The Lost Baggage of Silvia Guzmán – Mike Robbins

We need to talk about this baggage!

I read this twice; the first time I got a little side-tracked by the story within a story – the book written by Tom; back to him later. The second time though, I read for the sheer pleasure of the South American descriptions, the happy coincidences, and the satisfaction of knowing that everything turned out just as it should, much like it does in a Kate Atkinson novel. The violence, rape, hypocrisy, poverty, drugs, and plain meanness of this world are not spared us. The reality is that refugees are refugees for a reason – and these reasons frequently have their origin in the habits and behaviours of those of us in “developed” countries. Robbins doesn’t hesitate to point this out, and the message is even more timely and relevant today than it was back in the early 1990’s when this book was originally written.

This is the story of Silvia, a refugee from an unnamed South American country who winds up in London after her father is murdered. Her story is every refugee’s: one of  fear, confusion, and a life in limbo. Today the British government (and several others, noticeably Australia’s) would most likely shove her into a detention camp to suffer humiliation for an unknown length of time. In our novel, Silvia is taken up by Harriet and Tom, wealthy and hypocritical “do-gooders” who see the chance of a free “au-pair” to look after their young son. Through carefully constructed flash-backs we learn Silvia’s story. The vibrant descriptions of her life back home transport us to South America. Robbin’s skill takes us immediately and vividly into her home and her life, the car journeys with her family, the terrifying bus trip to escape the murderous military.
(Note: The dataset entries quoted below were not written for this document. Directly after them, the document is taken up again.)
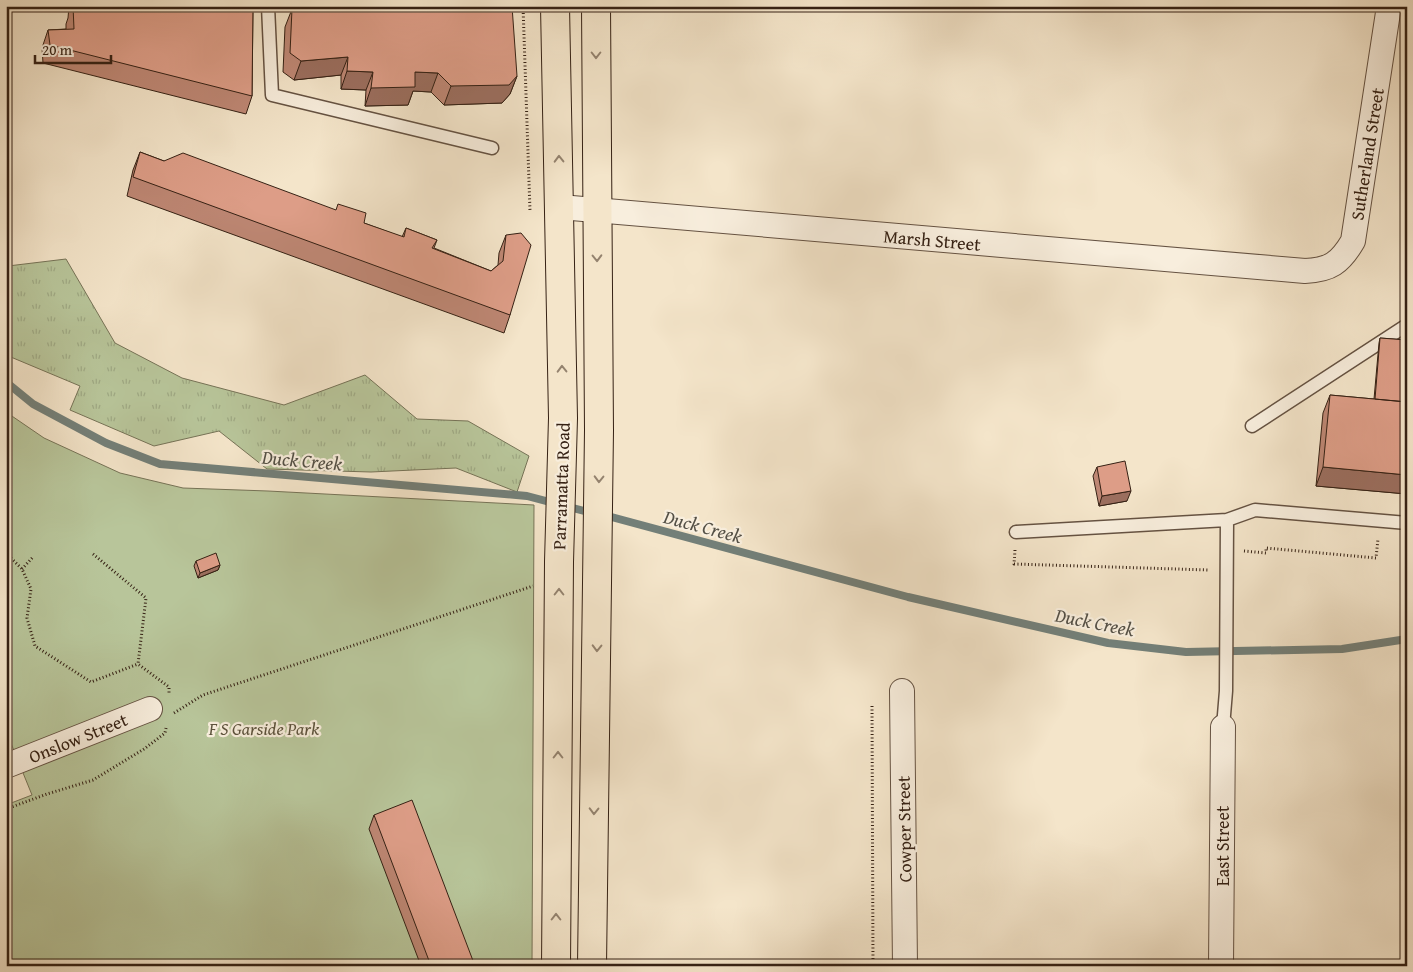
<svg xmlns="http://www.w3.org/2000/svg" width="1413" height="972" font-family="'Gentium Book Plus',serif">
  <defs>
    <pattern id="grass-tufts" width="24" height="20" patternUnits="userSpaceOnUse" patternTransform="scale(1.25)"><rect width="24" height="20" fill="#b8c59a"/><path d="M3 7l-1-3M5 7V3M7 7l1-3M15 17l-1-3M17 17v-4M19 17l1-3" fill="none" stroke="#9fa984"/></pattern>
  </defs>
  <rect width="100%" height="100%" fill="#f4e5ca"/>
  <filter id="stains"><feTurbulence type="fractalNoise" baseFrequency=".004" numOctaves="4"/><feColorMatrix values="0 0 0 0 .2 0 0 0 0 .09 0 0 0 0 .02 0 0 0 .5 -.17"/></filter>
  <radialGradient id="worn" r=".72"><stop offset=".6" stop-color="#630" stop-opacity="0"/><stop offset="1" stop-color="#630" stop-opacity=".3"/></radialGradient>
  <path fill="url(#grass-tufts)" stroke="#767357" d="M66 259 115 343 182 378 284 405 365 375 417 419 468 421 529 456 517 492 456 468 371 472 267 469 219 431 154 446 70 410 80 386 6 355V262L8 266Z"/>
  <path fill="#b8c59a" stroke="#767357" d="M6 412 44 438 120 473 183 488 268 491 534 505 532 966H6V805L32 795 6 731Z"/>
  <g fill="none" stroke-linecap="round" stroke-linejoin="round">
    <path stroke="#737f78" stroke-width="8" d="M6 382 33 404 106 443 160 464 527 496 592 513
      M604 515 908 597 1108 643 1186 652 1342 649 1407 639"/>
    <defs>
      <path id="lane" d="M268 6 272 95 492 148
        M1252 426 1407 325
        M1016 532 1227 520 1255 510 1407 523
        M1223 727 1226 691 1227 520"/>
      <path id="street" d="M560 207 1305 271C1330 270 1340 263 1353 241L1389 6
        M902 691 905 966
        M6 766 150 709
        M1221 966 1223 727"/>
      <path id="highway" d="M555 6 563 418 559 562 556 966
        M592 966 599 430 596 6"/>
    </defs>
    <use href="#lane" stroke="#655242" stroke-width="15"/>
    <use href="#street" stroke="#655242" stroke-width="26"/>
    <use href="#highway" stroke="#352114" stroke-width="30"/>
    <path stroke="#352114" stroke-width="3" stroke-dasharray="1 2.5" stroke-linecap="butt" d="M523 6 530 211
      M1015 550 1014 564 1209 570
      M1244 551 1266 553V548L1376 558 1378 539
      M6 553 22 569 31 589 27 618 35 646 91 682 138 664
      M93 554 146 598 138 664 169 687V693
      M22 569 33 557
      M872 706 873 966
      M174 713 203 695 533 586
      M6 809 47 794 93 780 144 749 165 733 166 728"/>
    <use href="#lane" stroke="#f8eedd" stroke-width="12"/>
    <use href="#street" stroke="#f8eedd" stroke-width="24"/>
    <use href="#highway" stroke="#f4e5ca" stroke-width="28"/>
  </g>
  <path fill="#be8774" stroke="#352114" d="M69 6H253L252 96 246 114 43 63 42 48 48 30 66 29V24L68 18Z
    M292 9 517 76 510 94 502 103 444 105 431 92 413 91 408 105 365 106 366 90 341 89V75L294 80 283 72 285 27Z
    M140 152 164 161 364 223 402 237 406 228 437 240 434 248 491 271 498 265 499 253 506 235 510 315 504 333 127 196 133 170Z
    M1380 338 1407 340V494L1316 486 1323 413 1330 395 1374 399 1379 343Z
    M1097 467 1127 501 1099 506 1093 476Z
    M196 561 220 565 218 570 198 578 194 566Z
    M374 815 475 966H421L369 829Z"/>
  <path fill="#9b6e5e" stroke="#352114" d="M73 6H248L244 19Z
    M348 57 341 75 294 80 301 61Z
    M347 71 373 72 366 90 341 89Z
    M415 72 438 73 431 92 413 91 408 105 365 106 371 88Z
    M517 76 510 94 502 103 444 105 451 86Z
    M1323 467 1407 475V494L1316 486Z
    M1131 491 1127 501 1099 506 1102 496Z
    M220 565 218 570 198 578 200 573Z"/>
  <path fill="#dd9d87" stroke="#352114" d="M73 6H131V10L208 6H253L252 96 50 45 48 30 74 29Z
    M377 6H512L517 76 509 85 451 86 438 73 415 72V87L371 88 373 72 347 71 348 57 301 61 290 53 292 9Z
    M140 152 164 161 183 153 336 210 338 204 366 213 364 223 404 237 406 228 437 240 432 248 491 271 503 261 506 235 521 233 531 245 510 315 133 177Z
    M1380 338 1407 340V402L1375 399Z
    M1330 395 1407 402V475L1323 467Z
    M1125 461 1131 491 1102 496 1097 467Z
    M216 553 220 565 200 573 196 561Z
    M412 800 475 966H431L374 815Z"/>
  <defs><path id="oneway-chevron" d="M-2-3.5L2.5 0L-2 3.5" fill="none" stroke-width="1.6" stroke-linecap="round" stroke-linejoin="round" transform="scale(1.25)"/></defs>
  <g stroke="#94836f">
    <use href="#oneway-chevron" transform="translate(596 55) rotate(90)"/>
    <use href="#oneway-chevron" transform="translate(559 159) rotate(-91)"/>
    <use href="#oneway-chevron" transform="translate(597 258) rotate(89)"/>
    <use href="#oneway-chevron" transform="translate(562 369) rotate(-91)"/>
    <use href="#oneway-chevron" transform="translate(599 479) rotate(91)"/>
    <use href="#oneway-chevron" transform="translate(559 592) rotate(-90)"/>
    <use href="#oneway-chevron" transform="translate(597 648) rotate(91)"/>
    <use href="#oneway-chevron" transform="translate(558 755) rotate(-90)"/>
    <use href="#oneway-chevron" transform="translate(594 811) rotate(91)"/>
    <use href="#oneway-chevron" transform="translate(556 917) rotate(-90)"/>
  </g>
  <g text-anchor="middle" dominant-baseline="central" stroke-width="4.5" stroke-linejoin="round" paint-order="stroke">
    <g font-size="18" fill="#352114" stroke="#f8eedd">
      <text transform="translate(1367 154) rotate(-81)">Sutherland Street</text>
      <text transform="translate(932 240) rotate(5)">Marsh Street</text>
      <text transform="translate(561 486) rotate(-88)">Parramatta Road</text>
      <text transform="translate(78 738) rotate(-22)">Onslow Street</text>
      <text transform="translate(904 829) rotate(-91)">Cowper Street</text>
      <text transform="translate(1222 846) rotate(-90)">East Street</text>
    </g>
    <g font-size="18" font-style="italic" fill="#5c523c" stroke="#f8eedd">
      <text x="264" y="728">F S Garside Park</text>
    </g>
    <g font-size="19" font-style="italic" fill="#545046" stroke="#f8eedd">
      <text transform="translate(302 460) rotate(5)">Duck Creek</text>
      <text transform="translate(703 526) rotate(15)">Duck Creek</text>
      <text transform="translate(1095 622) rotate(11)">Duck Creek</text>
    </g>
  </g>
  <rect width="1413" height="972" fill="none" stroke="#f4e5ca" stroke-width="25"/>
  <rect x="8" y="8" width="1398" height="957" fill="none" stroke="#352114" stroke-width="2.5"/>
  <rect x="12" y="12" width="1388" height="947" fill="none" stroke="#352114"/>
  <path d="M35 55v8h76v-8" fill="none" stroke="#352114" stroke-width="2.5"/>
  <text x="42" y="55" font-size="15" fill="#352114" stroke="#f8eedd" stroke-width="4" paint-order="stroke">20 m</text>
  <rect width="100%" height="100%" filter="url(#stains)"/>
  <rect width="100%" height="100%" fill="url(#worn)"/>
</svg>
His acute sense of place is no less effective when describing London locations and characters. Tom is the anti-hero, an egotistical writer so wrapped up in himself and his work that he utterly fails to notice in Silvia the intelligence and talent that she possesses in vastly superior quantities to his own. My only criticism is that although I understand the desired irony of the story within a story, I would have preferred a stronger focus on Silvia’s world (in all aspects), and a different way to point out Tom’s less than stellar qualities.

In his introduction Robbin’s points out that “any book is of its time and is best left there.” I beg to differ – the issue of refugees is, if anything, even more relevant today. I would like to see this book, with a bit of work, possibly longer, republished. These are issues that we all need to be talking about.